→ Set problem 1
Count the lines of the records below that contain the string "shown", and give only the number.

Please note that this module
was withdrawn in 2013 and
is no longer available.


Irish Rebellion 1916

Module Leader: Professor Maria Luddy

 

 

Context of Module

This module may be taken by students on the MA in History, the MA in Modern History, or any taught Master's student outside the History Department.

 

Module Aims

This module will allow students to engage in analysing the development of nationalist and unionist responses to British rule in Ireland in the key period 1848-1922. This will involve an exploration of the political, social and cultural contexts in which resistance to British rule manifested itself. The module will familiarise students with recent historiography which debates the status of Ireland as a colony. Students will develop a critical awareness of the ways in which a national identity can be formed and become familiar with seminal texts in nationalist and unionist history.

 

Intended Learning Outcomes

By the end of the module students should be able to ...

  • Appreciate the complex ways in which social, political and cultural forces assisted and were utilised in the development of a national identity in Ireland in the period 1850-1922.
  • Locate the Irish experience of colonialism within a broad theoretical and historiographical framework.
  • Analyse and evaluate key debates on colonialism within Irish historiography.
  • Communicate and express ideas on the place of Ireland within the colonial context.

 

Outline Syllabus

Seminar 1: Introduction: Was Ireland a Colony?

Seminar 2: History / Memory / Commemoration

Seminar 3: Representing Ireland / Imagining Ireland

Seminar 4: The Changing Rural World: Fairies, Murder and Colonialism

Seminar 5: What is Irishness? Critical Debates 1880-1910

Seminar 6: The Churches and Irish Political Identity

Seminar 7: Republicanising the Nationalist Movement, 1898-1916

Seminar 8: What is Unionism?

Seminar 9: Political solutions for Ireland, 1920-1922

 

Illustrative Bibliography

Angela Bourke, The Burning of Bridget Cleary: A True Story (London, 1999)

D.G Boyce and Alan O'Day (eds), The Making of Modern Irish History: Revisionism and the Revisionist Controversy (London, 1996)

→ The records

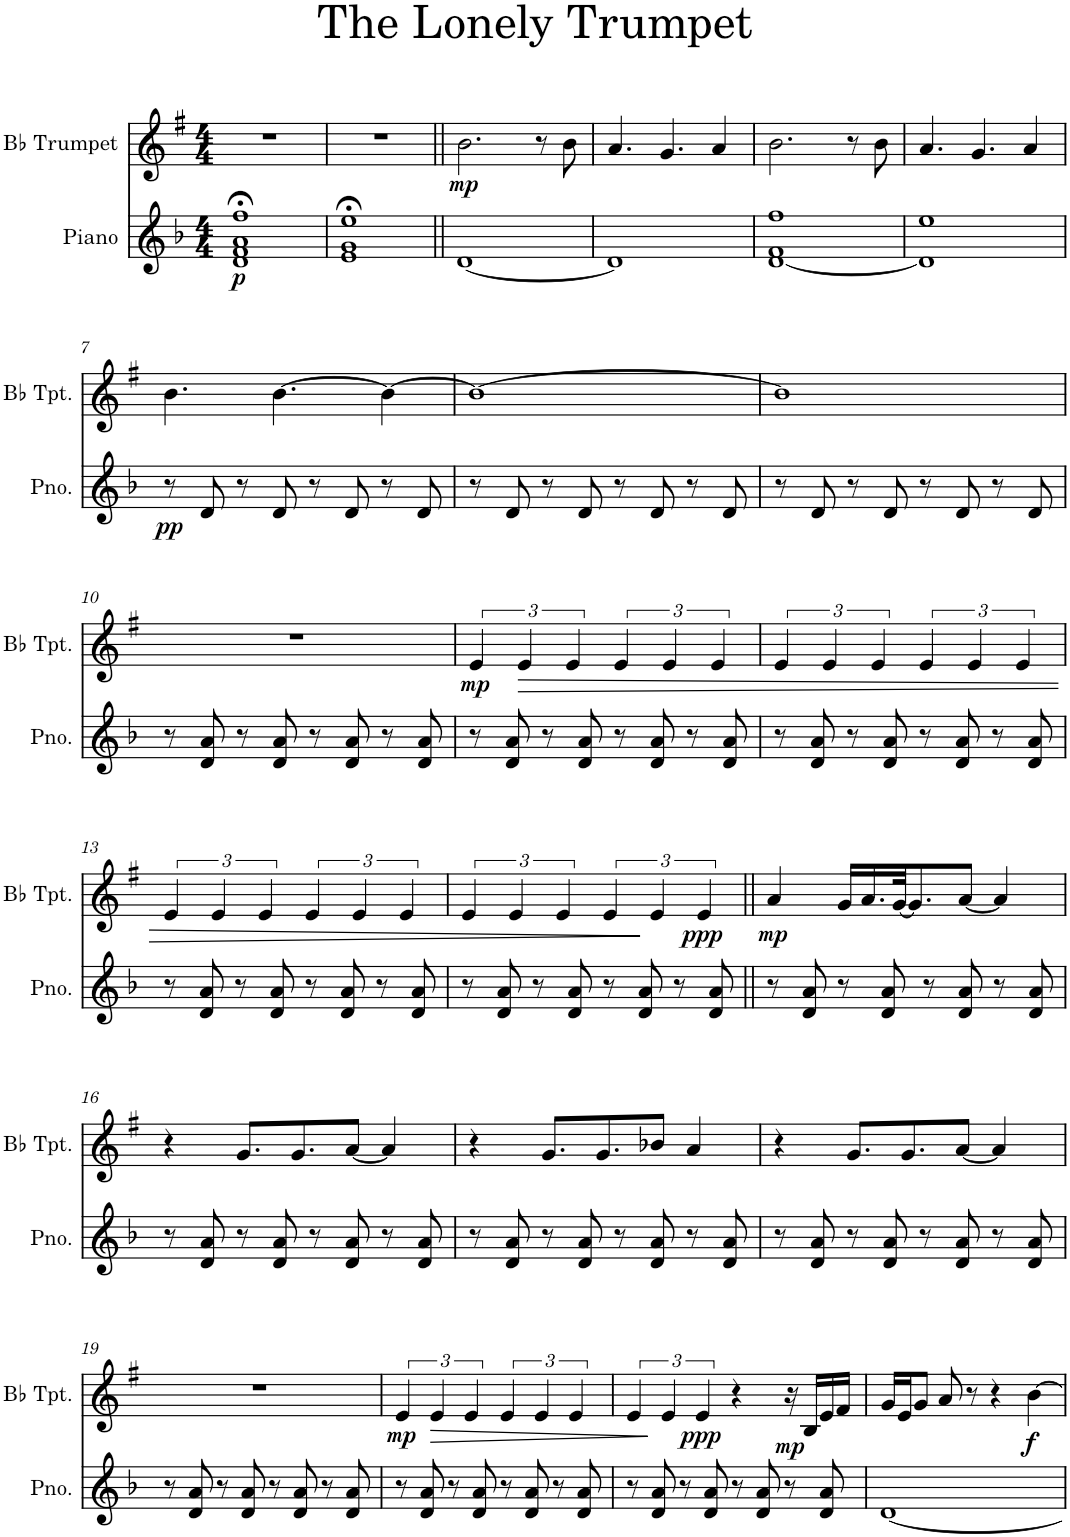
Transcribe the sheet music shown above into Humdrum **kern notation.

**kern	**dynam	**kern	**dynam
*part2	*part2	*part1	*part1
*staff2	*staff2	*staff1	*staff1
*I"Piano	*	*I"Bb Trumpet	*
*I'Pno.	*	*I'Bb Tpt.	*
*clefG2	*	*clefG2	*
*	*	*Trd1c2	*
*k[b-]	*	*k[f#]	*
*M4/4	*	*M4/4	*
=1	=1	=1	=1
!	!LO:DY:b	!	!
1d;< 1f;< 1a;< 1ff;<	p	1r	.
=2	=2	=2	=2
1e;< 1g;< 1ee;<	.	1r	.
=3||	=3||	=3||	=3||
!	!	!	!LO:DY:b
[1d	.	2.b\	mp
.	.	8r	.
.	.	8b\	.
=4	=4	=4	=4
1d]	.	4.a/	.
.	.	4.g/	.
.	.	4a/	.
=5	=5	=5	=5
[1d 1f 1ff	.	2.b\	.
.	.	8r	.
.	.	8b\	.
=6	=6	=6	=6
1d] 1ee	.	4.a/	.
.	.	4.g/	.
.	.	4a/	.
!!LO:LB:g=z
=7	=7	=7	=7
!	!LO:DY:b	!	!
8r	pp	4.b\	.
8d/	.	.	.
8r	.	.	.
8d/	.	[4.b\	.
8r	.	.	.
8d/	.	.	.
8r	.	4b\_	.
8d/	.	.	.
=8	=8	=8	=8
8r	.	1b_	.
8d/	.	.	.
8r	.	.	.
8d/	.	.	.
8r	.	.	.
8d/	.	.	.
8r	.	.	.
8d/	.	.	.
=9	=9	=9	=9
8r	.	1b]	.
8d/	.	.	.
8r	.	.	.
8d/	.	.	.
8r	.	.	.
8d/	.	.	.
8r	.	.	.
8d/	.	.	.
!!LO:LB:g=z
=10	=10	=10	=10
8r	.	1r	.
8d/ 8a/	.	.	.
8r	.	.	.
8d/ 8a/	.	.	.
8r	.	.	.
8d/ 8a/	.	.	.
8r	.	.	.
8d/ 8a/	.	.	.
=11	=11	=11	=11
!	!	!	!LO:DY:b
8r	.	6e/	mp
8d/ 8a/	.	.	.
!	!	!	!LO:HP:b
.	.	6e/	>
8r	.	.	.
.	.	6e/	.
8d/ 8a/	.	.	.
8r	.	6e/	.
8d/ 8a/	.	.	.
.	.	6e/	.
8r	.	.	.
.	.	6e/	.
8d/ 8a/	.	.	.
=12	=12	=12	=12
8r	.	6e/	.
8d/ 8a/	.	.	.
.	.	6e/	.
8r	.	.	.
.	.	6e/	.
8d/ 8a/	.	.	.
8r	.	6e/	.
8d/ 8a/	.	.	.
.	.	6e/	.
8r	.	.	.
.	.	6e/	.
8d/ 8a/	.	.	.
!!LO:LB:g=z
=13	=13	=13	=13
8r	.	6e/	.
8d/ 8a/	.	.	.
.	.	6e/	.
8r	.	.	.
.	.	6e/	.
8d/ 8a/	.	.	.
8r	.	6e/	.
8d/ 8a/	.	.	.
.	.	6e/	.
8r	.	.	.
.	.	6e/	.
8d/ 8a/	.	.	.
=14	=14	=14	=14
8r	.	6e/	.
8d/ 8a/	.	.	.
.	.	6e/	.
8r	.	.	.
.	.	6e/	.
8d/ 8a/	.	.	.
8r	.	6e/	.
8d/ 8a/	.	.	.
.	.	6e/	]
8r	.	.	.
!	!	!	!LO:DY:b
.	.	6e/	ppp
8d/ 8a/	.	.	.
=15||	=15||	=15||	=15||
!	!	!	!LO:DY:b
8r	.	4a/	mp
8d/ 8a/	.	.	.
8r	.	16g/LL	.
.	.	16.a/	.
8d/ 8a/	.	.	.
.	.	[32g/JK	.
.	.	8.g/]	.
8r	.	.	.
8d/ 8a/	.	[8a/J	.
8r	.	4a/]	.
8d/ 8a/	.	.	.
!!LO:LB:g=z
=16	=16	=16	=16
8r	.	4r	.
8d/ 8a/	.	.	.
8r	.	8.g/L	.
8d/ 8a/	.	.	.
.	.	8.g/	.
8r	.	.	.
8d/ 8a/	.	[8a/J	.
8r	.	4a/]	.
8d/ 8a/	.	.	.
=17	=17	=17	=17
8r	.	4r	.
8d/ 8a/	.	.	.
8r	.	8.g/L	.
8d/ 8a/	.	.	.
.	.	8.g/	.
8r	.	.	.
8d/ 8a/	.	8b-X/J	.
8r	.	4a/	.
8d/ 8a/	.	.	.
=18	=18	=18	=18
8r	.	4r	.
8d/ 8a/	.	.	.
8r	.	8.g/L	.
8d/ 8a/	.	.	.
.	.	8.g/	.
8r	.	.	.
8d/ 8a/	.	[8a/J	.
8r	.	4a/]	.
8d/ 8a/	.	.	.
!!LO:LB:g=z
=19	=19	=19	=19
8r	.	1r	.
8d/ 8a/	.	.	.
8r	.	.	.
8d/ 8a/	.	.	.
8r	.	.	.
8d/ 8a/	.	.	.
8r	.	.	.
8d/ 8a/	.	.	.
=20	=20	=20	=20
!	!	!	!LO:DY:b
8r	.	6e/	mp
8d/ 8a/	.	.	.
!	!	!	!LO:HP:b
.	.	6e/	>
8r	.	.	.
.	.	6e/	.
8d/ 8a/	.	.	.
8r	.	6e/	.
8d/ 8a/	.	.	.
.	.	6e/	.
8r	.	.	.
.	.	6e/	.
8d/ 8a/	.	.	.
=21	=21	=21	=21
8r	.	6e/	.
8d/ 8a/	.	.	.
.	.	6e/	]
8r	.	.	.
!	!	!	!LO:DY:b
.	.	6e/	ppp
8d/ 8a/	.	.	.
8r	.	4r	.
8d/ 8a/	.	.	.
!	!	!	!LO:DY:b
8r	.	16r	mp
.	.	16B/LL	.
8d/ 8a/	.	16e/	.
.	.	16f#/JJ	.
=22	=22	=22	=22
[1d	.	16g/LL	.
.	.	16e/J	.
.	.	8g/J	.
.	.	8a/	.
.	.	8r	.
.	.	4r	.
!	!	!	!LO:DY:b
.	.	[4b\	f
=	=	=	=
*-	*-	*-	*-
...
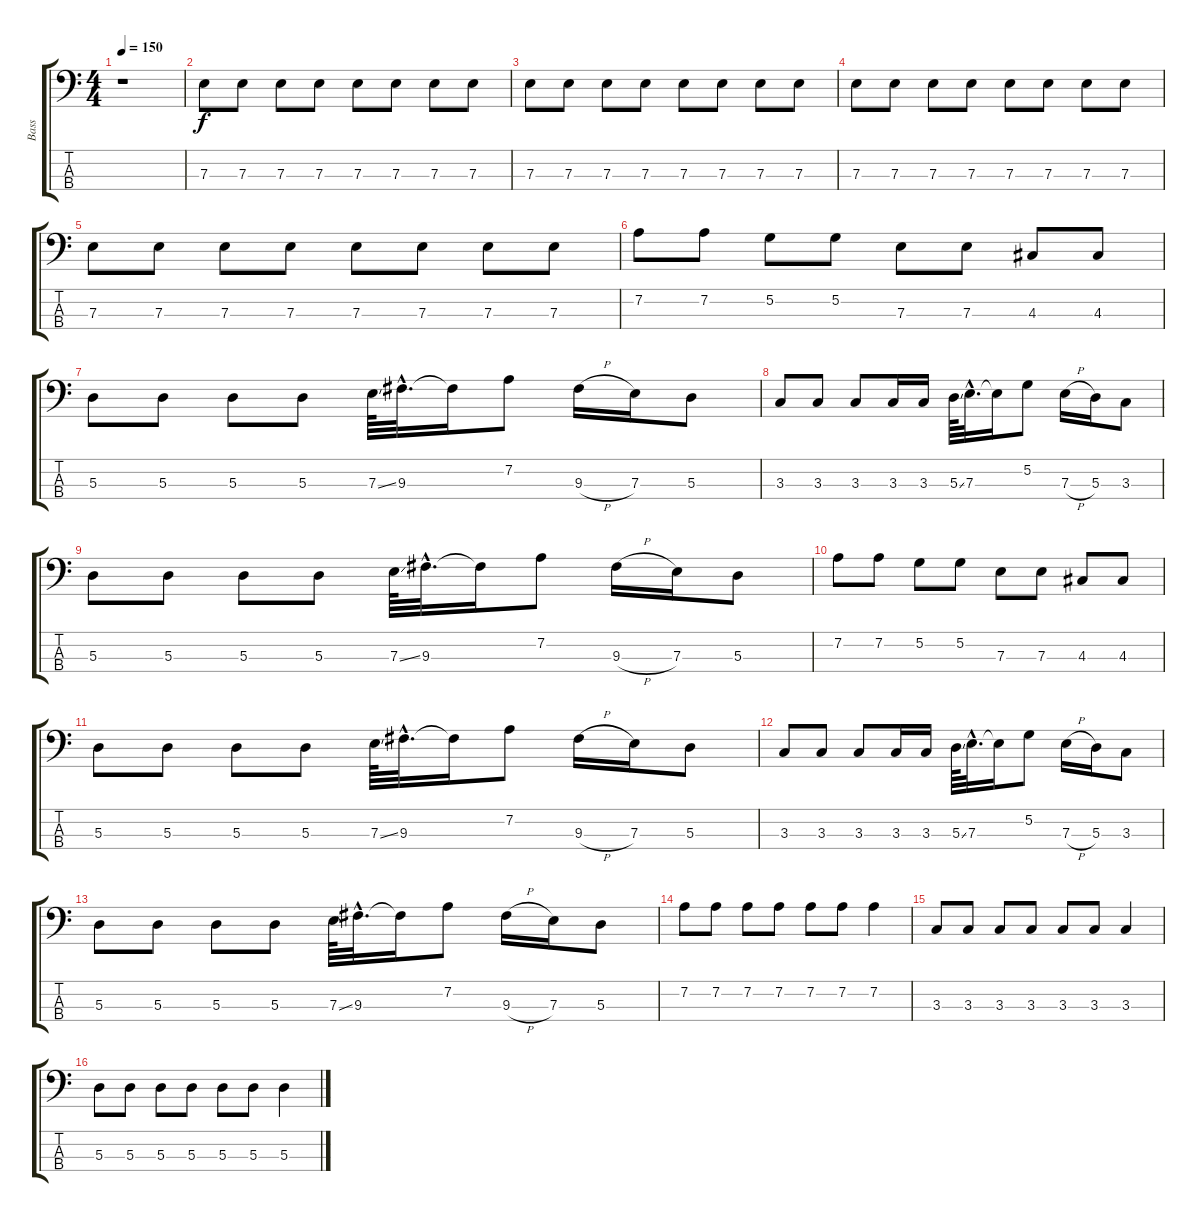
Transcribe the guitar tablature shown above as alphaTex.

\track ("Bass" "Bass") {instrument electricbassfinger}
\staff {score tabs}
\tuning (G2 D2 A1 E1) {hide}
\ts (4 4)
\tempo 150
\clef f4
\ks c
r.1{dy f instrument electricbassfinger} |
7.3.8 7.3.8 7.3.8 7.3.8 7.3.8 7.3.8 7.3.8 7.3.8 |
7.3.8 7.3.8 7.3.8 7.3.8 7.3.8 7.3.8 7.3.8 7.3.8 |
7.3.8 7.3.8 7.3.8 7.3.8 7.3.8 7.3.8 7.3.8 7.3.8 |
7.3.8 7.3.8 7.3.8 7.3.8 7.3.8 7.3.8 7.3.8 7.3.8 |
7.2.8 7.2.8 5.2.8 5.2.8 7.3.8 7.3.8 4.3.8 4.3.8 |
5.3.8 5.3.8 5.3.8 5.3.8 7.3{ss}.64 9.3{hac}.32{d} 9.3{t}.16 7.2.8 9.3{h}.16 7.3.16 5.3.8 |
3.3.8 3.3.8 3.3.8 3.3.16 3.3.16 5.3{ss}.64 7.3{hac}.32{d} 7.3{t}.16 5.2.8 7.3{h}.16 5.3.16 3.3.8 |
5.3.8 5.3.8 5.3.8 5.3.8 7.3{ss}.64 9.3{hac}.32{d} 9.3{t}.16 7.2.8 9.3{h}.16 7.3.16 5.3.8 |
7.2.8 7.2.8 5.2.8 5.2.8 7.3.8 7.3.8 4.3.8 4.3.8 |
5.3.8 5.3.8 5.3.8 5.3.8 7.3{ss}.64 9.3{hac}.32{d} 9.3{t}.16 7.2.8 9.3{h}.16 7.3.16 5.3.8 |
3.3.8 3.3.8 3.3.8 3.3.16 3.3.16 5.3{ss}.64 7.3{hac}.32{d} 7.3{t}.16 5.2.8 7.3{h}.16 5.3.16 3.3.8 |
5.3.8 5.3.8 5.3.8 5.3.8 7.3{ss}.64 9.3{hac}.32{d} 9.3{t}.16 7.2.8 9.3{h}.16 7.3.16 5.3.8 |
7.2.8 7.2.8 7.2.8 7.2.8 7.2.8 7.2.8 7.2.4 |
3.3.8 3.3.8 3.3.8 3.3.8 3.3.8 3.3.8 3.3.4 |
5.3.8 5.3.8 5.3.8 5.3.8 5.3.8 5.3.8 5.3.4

→ Set problem 2
From the module description, copy out the passage starting at "By the end of" and ending at "the period 1850-1922.".

→ Correct result 1
2

→ Correct result 2
By the end of the module students should be able to ...

  • Appreciate the complex ways in which social, political and cultural forces assisted and were utilised in the development of a national identity in Ireland in the period 1850-1922.